- _WHAT YOU SHOULD DO_
Count the lines that follow which contain the word "below", and reply with that number alone.

- _SUPPLIED RECORDS_
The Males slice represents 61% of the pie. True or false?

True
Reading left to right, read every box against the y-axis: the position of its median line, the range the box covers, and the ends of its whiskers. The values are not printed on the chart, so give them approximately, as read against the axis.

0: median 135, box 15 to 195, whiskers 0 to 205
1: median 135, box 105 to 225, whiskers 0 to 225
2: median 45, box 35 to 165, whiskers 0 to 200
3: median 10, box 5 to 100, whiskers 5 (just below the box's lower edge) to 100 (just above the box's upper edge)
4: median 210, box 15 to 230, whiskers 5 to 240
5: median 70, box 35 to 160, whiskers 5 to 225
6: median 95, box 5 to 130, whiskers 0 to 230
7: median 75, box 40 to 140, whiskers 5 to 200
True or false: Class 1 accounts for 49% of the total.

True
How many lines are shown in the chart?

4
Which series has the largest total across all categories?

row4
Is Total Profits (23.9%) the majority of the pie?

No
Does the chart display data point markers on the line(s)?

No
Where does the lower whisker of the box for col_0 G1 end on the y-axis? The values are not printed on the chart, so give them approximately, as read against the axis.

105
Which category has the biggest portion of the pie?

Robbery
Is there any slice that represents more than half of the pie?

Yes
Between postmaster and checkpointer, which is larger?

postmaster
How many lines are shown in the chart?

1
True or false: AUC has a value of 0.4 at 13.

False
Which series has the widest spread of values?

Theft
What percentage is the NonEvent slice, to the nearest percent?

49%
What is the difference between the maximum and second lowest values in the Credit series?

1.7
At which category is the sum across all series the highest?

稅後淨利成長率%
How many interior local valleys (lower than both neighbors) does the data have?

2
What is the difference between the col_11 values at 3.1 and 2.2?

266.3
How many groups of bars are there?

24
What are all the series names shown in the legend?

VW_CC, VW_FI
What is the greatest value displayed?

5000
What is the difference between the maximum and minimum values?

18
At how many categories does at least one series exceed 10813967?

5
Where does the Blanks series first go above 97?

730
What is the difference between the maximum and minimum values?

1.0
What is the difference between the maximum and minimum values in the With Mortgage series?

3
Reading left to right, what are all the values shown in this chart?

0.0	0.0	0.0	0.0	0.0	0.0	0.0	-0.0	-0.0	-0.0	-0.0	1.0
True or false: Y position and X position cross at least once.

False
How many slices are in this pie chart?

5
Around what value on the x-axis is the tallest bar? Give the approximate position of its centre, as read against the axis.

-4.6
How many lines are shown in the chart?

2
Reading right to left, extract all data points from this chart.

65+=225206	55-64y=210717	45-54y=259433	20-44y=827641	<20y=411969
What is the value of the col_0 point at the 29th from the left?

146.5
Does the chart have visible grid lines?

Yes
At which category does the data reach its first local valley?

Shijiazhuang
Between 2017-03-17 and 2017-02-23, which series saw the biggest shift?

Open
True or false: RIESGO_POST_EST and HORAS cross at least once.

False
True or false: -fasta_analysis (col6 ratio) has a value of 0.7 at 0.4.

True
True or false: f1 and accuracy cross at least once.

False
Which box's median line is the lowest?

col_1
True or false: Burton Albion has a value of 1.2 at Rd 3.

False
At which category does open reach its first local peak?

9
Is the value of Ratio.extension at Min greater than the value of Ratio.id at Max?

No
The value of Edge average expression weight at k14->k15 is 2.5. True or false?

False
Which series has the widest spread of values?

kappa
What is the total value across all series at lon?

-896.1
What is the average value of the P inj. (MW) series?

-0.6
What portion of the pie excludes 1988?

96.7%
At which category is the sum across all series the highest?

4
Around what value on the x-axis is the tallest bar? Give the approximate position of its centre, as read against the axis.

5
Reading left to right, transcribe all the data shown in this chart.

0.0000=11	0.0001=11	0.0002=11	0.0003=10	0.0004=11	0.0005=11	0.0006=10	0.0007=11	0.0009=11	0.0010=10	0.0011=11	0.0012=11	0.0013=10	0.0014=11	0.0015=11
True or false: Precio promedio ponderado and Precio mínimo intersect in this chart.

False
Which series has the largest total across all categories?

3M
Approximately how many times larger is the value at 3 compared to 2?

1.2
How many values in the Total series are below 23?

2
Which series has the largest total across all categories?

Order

- _OUTPUT OF THE TASK_
2